──────── Records provided ────────

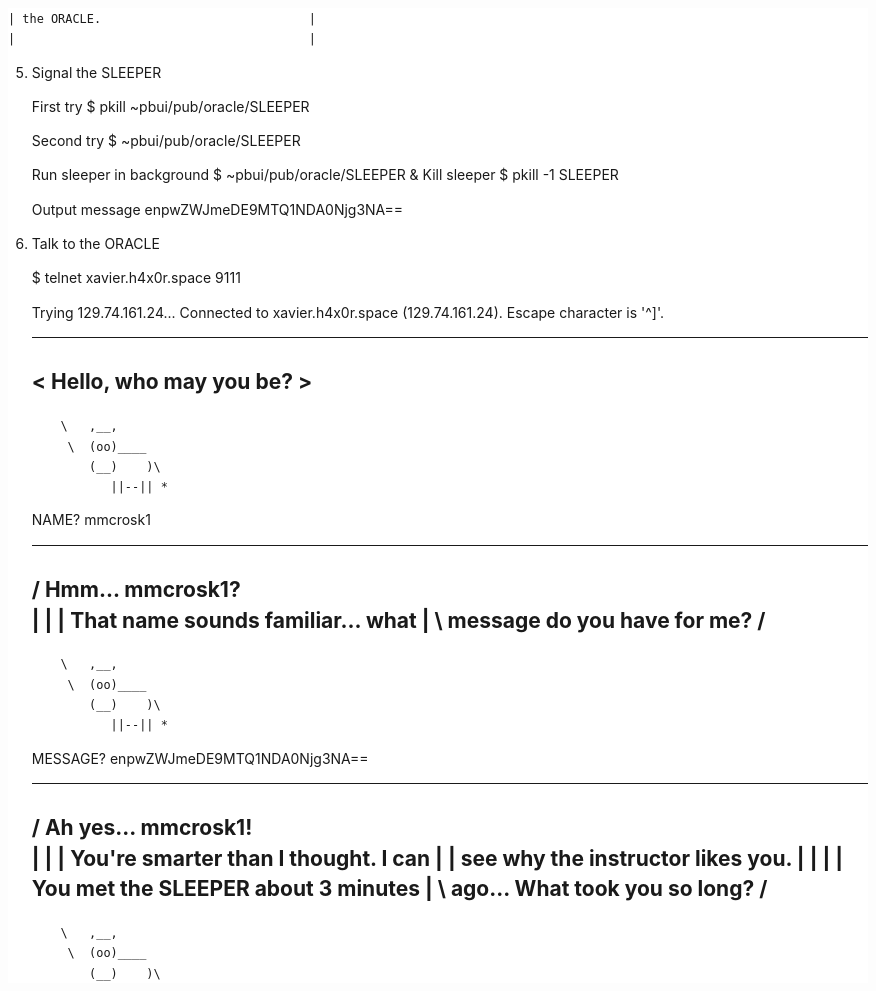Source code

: 	| the ORACLE.                             |
	|                                         |
	
5) Signal the SLEEPER

	First try
	$ pkill ~pbui/pub/oracle/SLEEPER
	
	Second try
	$ ~pbui/pub/oracle/SLEEPER
	
	Run sleeper in background
	$ ~pbui/pub/oracle/SLEEPER &
	Kill sleeper
	$ pkill -1 SLEEPER
	
	Output message
	enpwZWJmeDE9MTQ1NDA0Njg3NA==
	
6) Talk to the ORACLE

	$ telnet xavier.h4x0r.space 9111
	
	Trying 129.74.161.24...
	Connected to xavier.h4x0r.space (129.74.161.24).
	Escape character is '^]'.
	 ________________________ 
	< Hello, who may you be? >
	 ------------------------ 
	       \   ,__,
	        \  (oo)____
	           (__)    )\
	              ||--|| *
	NAME? mmcrosk1
	 ___________________________________ 
	/ Hmm... mmcrosk1?                  \
	|                                   |
	| That name sounds familiar... what |
	\ message do you have for me?       /
	 ----------------------------------- 
	       \   ,__,
	        \  (oo)____
	           (__)    )\
	              ||--|| *
	MESSAGE? enpwZWJmeDE9MTQ1NDA0Njg3NA==
	 ______________________________________ 
	/ Ah yes... mmcrosk1!                  \
	|                                      |
	| You're smarter than I thought. I can |
	| see why the instructor likes you.    |
	|                                      |
	| You met the SLEEPER about 3 minutes  |
	\ ago... What took you so long?        /
	 -------------------------------------- 
	       \   ,__,
	        \  (oo)____
	           (__)    )\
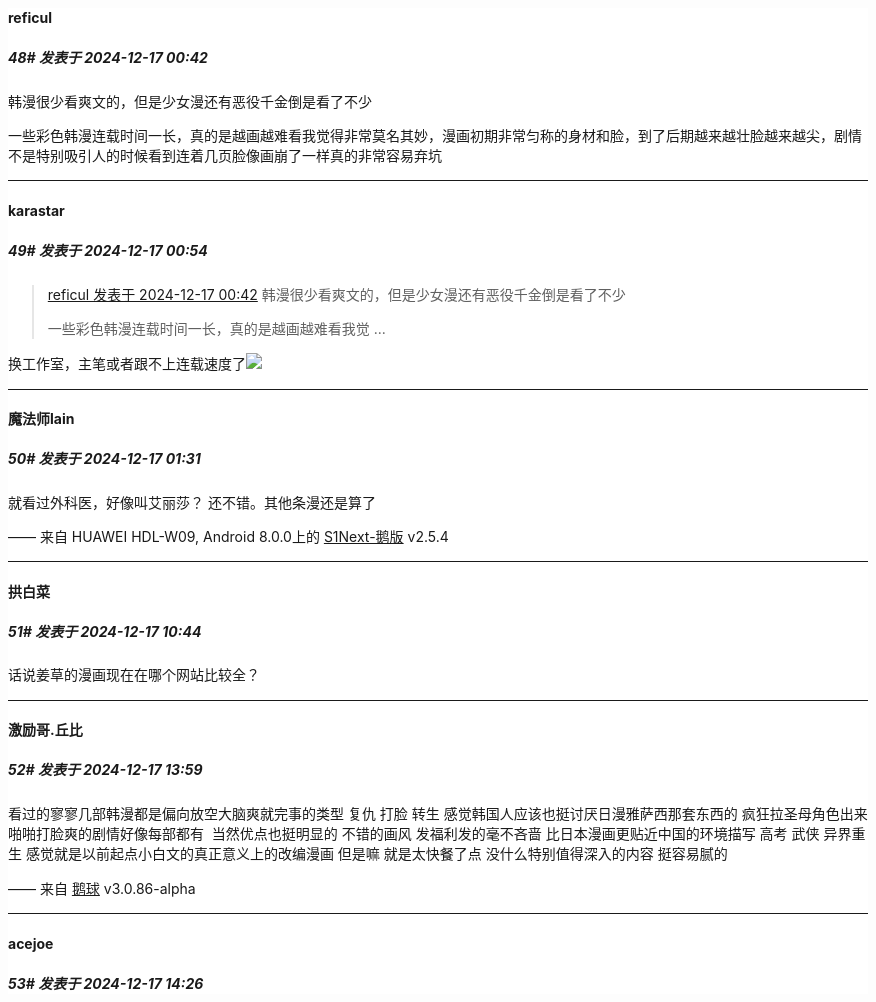 ####  reficul  
##### 48#       发表于 2024-12-17 00:42

韩漫很少看爽文的，但是少女漫还有恶役千金倒是看了不少

一些彩色韩漫连载时间一长，真的是越画越难看我觉得非常莫名其妙，漫画初期非常匀称的身材和脸，到了后期越来越壮脸越来越尖，剧情不是特别吸引人的时候看到连着几页脸像画崩了一样真的非常容易弃坑


*****

####  karastar  
##### 49#       发表于 2024-12-17 00:54

<blockquote><a href="httphttps://bbs.saraba1st.com/2b/forum.php?mod=redirect&amp;goto=findpost&amp;pid=66942672&amp;ptid=2210343" target="_blank">reficul 发表于 2024-12-17 00:42</a>
韩漫很少看爽文的，但是少女漫还有恶役千金倒是看了不少

一些彩色韩漫连载时间一长，真的是越画越难看我觉 ...</blockquote>
换工作室，主笔或者跟不上连载速度了<img src="https://static.saraba1st.com/image/smiley/face2017/009.gif" referrerpolicy="no-referrer">


*****

####  魔法师lain  
##### 50#       发表于 2024-12-17 01:31

就看过外科医，好像叫艾丽莎？
还不错。其他条漫还是算了

—— 来自 HUAWEI HDL-W09, Android 8.0.0上的 [S1Next-鹅版](https://github.com/ykrank/S1-Next/releases) v2.5.4


*****

####  拱白菜  
##### 51#       发表于 2024-12-17 10:44

话说姜草的漫画现在在哪个网站比较全？


*****

####  激励哥.丘比  
##### 52#       发表于 2024-12-17 13:59

看过的寥寥几部韩漫都是偏向放空大脑爽就完事的类型 复仇 打脸 转生 感觉韩国人应该也挺讨厌日漫雅萨西那套东西的 疯狂拉圣母角色出来啪啪打脸爽的剧情好像每部都有  当然优点也挺明显的 不错的画风 发福利发的毫不吝啬 比日本漫画更贴近中国的环境描写 高考 武侠 异界重生 感觉就是以前起点小白文的真正意义上的改编漫画 但是嘛 就是太快餐了点 没什么特别值得深入的内容 挺容易腻的

—— 来自 [鹅球](https://www.pgyer.com/xfPejhuq) v3.0.86-alpha


*****

####  acejoe  
##### 53#       发表于 2024-12-17 14:26
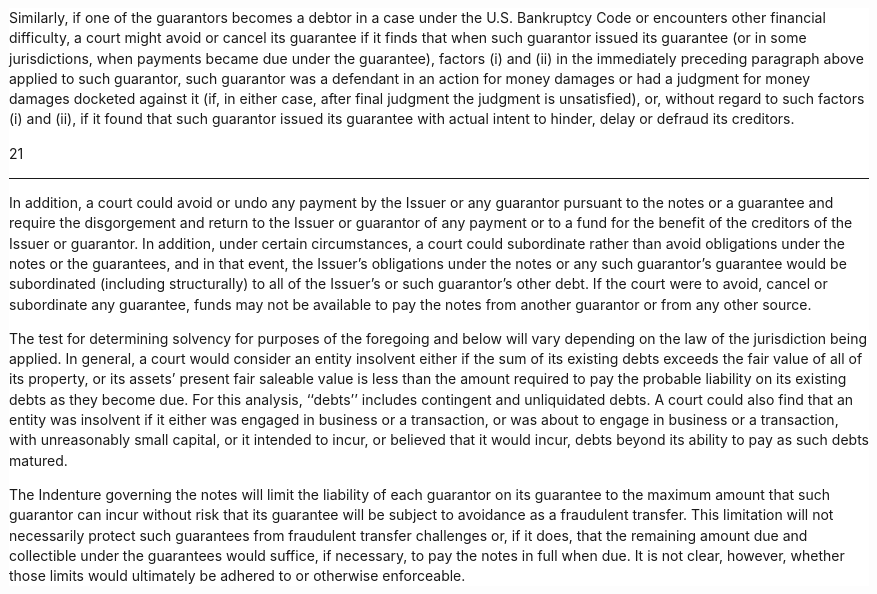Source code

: Similarly, if one of the guarantors becomes a debtor in a case under the U.S. Bankruptcy Code or
encounters other financial difficulty, a court might avoid or cancel its guarantee if it finds that when such
guarantor issued its guarantee (or in some jurisdictions, when payments became due under the guarantee),
factors (i) and (ii) in the immediately preceding paragraph above applied to such guarantor, such guarantor
was a defendant in an action for money damages or had a judgment for money damages docketed against it
(if, in either case, after final judgment the judgment is unsatisfied), or, without regard to such factors
(i) and (ii), if it found that such guarantor issued its guarantee with actual intent to hinder, delay or defraud
its creditors.

21


-----

In addition, a court could avoid or undo any payment by the Issuer or any guarantor pursuant to the notes
or a guarantee and require the disgorgement and return to the Issuer or guarantor of any payment or to a
fund for the benefit of the creditors of the Issuer or guarantor. In addition, under certain circumstances, a
court could subordinate rather than avoid obligations under the notes or the guarantees, and in that event,
the Issuer’s obligations under the notes or any such guarantor’s guarantee would be subordinated (including
structurally) to all of the Issuer’s or such guarantor’s other debt. If the court were to avoid, cancel or
subordinate any guarantee, funds may not be available to pay the notes from another guarantor or from any
other source.

The test for determining solvency for purposes of the foregoing and below will vary depending on the law of
the jurisdiction being applied. In general, a court would consider an entity insolvent either if the sum of its
existing debts exceeds the fair value of all of its property, or its assets’ present fair saleable value is less
than the amount required to pay the probable liability on its existing debts as they become due. For this
analysis, ‘‘debts’’ includes contingent and unliquidated debts. A court could also find that an entity was
insolvent if it either was engaged in business or a transaction, or was about to engage in business or a
transaction, with unreasonably small capital, or it intended to incur, or believed that it would incur, debts
beyond its ability to pay as such debts matured.

The Indenture governing the notes will limit the liability of each guarantor on its guarantee to the maximum
amount that such guarantor can incur without risk that its guarantee will be subject to avoidance as a
fraudulent transfer. This limitation will not necessarily protect such guarantees from fraudulent transfer
challenges or, if it does, that the remaining amount due and collectible under the guarantees would suffice,
if necessary, to pay the notes in full when due. It is not clear, however, whether those limits would
ultimately be adhered to or otherwise enforceable.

────────

Repeat the entries word for word and skip the pictures.

Source code

: 	| the ORACLE.                             |
	|                                         |
	
5) Signal the SLEEPER

	First try
	$ pkill ~pbui/pub/oracle/SLEEPER
	
	Second try
	$ ~pbui/pub/oracle/SLEEPER
	
	Run sleeper in background
	$ ~pbui/pub/oracle/SLEEPER &
	Kill sleeper
	$ pkill -1 SLEEPER
	
	Output message
	enpwZWJmeDE9MTQ1NDA0Njg3NA==
	
6) Talk to the ORACLE

	$ telnet xavier.h4x0r.space 9111
	
	Trying 129.74.161.24...
	Connected to xavier.h4x0r.space (129.74.161.24).
	Escape character is '^]'.
	 ________________________ 
	< Hello, who may you be? >
	 ------------------------ 
	       \   ,__,
	        \  (oo)____
	           (__)    )\
	              ||--|| *
	NAME? mmcrosk1
	 ___________________________________ 
	/ Hmm... mmcrosk1?                  \
	|                                   |
	| That name sounds familiar... what |
	\ message do you have for me?       /
	 ----------------------------------- 
	       \   ,__,
	        \  (oo)____
	           (__)    )\
	              ||--|| *
	MESSAGE? enpwZWJmeDE9MTQ1NDA0Njg3NA==
	 ______________________________________ 
	/ Ah yes... mmcrosk1!                  \
	|                                      |
	| You're smarter than I thought. I can |
	| see why the instructor likes you.    |
	|                                      |
	| You met the SLEEPER about 3 minutes  |
	\ ago... What took you so long?        /
	 -------------------------------------- 
	       \   ,__,
	        \  (oo)____
	           (__)    )\
 ####  reficul  
##### 48#       发表于 2024-12-17 00:42

韩漫很少看爽文的，但是少女漫还有恶役千金倒是看了不少

一些彩色韩漫连载时间一长，真的是越画越难看我觉得非常莫名其妙，漫画初期非常匀称的身材和脸，到了后期越来越壮脸越来越尖，剧情不是特别吸引人的时候看到连着几页脸像画崩了一样真的非常容易弃坑


*****

####  karastar  
##### 49#       发表于 2024-12-17 00:54

<blockquote><a href="httphttps://bbs.saraba1st.com/2b/forum.php?mod=redirect&amp;goto=findpost&amp;pid=66942672&amp;ptid=2210343" target="_blank">reficul 发表于 2024-12-17 00:42</a>
韩漫很少看爽文的，但是少女漫还有恶役千金倒是看了不少

一些彩色韩漫连载时间一长，真的是越画越难看我觉 ...</blockquote>
换工作室，主笔或者跟不上连载速度了<img src="https://static.saraba1st.com/image/smiley/face2017/009.gif" referrerpolicy="no-referrer">


*****

####  魔法师lain  
##### 50#       发表于 2024-12-17 01:31

就看过外科医，好像叫艾丽莎？
还不错。其他条漫还是算了

—— 来自 HUAWEI HDL-W09, Android 8.0.0上的 [S1Next-鹅版](https://github.com/ykrank/S1-Next/releases) v2.5.4


*****

####  拱白菜  
##### 51#       发表于 2024-12-17 10:44

话说姜草的漫画现在在哪个网站比较全？


*****

####  激励哥.丘比  
##### 52#       发表于 2024-12-17 13:59

看过的寥寥几部韩漫都是偏向放空大脑爽就完事的类型 复仇 打脸 转生 感觉韩国人应该也挺讨厌日漫雅萨西那套东西的 疯狂拉圣母角色出来啪啪打脸爽的剧情好像每部都有  当然优点也挺明显的 不错的画风 发福利发的毫不吝啬 比日本漫画更贴近中国的环境描写 高考 武侠 异界重生 感觉就是以前起点小白文的真正意义上的改编漫画 但是嘛 就是太快餐了点 没什么特别值得深入的内容 挺容易腻的

—— 来自 [鹅球](https://www.pgyer.com/xfPejhuq) v3.0.86-alpha


*****

####  acejoe  
##### 53#       发表于 2024-12-17 14:26
Source code

: Similarly, if one of the guarantors becomes a debtor in a case under the U.S. Bankruptcy Code or
encounters other financial difficulty, a court might avoid or cancel its guarantee if it finds that when such
guarantor issued its guarantee (or in some jurisdictions, when payments became due under the guarantee),
factors (i) and (ii) in the immediately preceding paragraph above applied to such guarantor, such guarantor
was a defendant in an action for money damages or had a judgment for money damages docketed against it
(if, in either case, after final judgment the judgment is unsatisfied), or, without regard to such factors
(i) and (ii), if it found that such guarantor issued its guarantee with actual intent to hinder, delay or defraud
its creditors.

21


-----

In addition, a court could avoid or undo any payment by the Issuer or any guarantor pursuant to the notes
or a guarantee and require the disgorgement and return to the Issuer or guarantor of any payment or to a
fund for the benefit of the creditors of the Issuer or guarantor. In addition, under certain circumstances, a
court could subordinate rather than avoid obligations under the notes or the guarantees, and in that event,
the Issuer’s obligations under the notes or any such guarantor’s guarantee would be subordinated (including
structurally) to all of the Issuer’s or such guarantor’s other debt. If the court were to avoid, cancel or
subordinate any guarantee, funds may not be available to pay the notes from another guarantor or from any
other source.

The test for determining solvency for purposes of the foregoing and below will vary depending on the law of
the jurisdiction being applied. In general, a court would consider an entity insolvent either if the sum of its
existing debts exceeds the fair value of all of its property, or its assets’ present fair saleable value is less
than the amount required to pay the probable liability on its existing debts as they become due. For this
analysis, ‘‘debts’’ includes contingent and unliquidated debts. A court could also find that an entity was
insolvent if it either was engaged in business or a transaction, or was about to engage in business or a
transaction, with unreasonably small capital, or it intended to incur, or believed that it would incur, debts
beyond its ability to pay as such debts matured.

The Indenture governing the notes will limit the liability of each guarantor on its guarantee to the maximum
amount that such guarantor can incur without risk that its guarantee will be subject to avoidance as a
fraudulent transfer. This limitation will not necessarily protect such guarantees from fraudulent transfer
challenges or, if it does, that the remaining amount due and collectible under the guarantees would suffice,
if necessary, to pay the notes in full when due. It is not clear, however, whether those limits would
ultimately be adhered to or otherwise enforceable.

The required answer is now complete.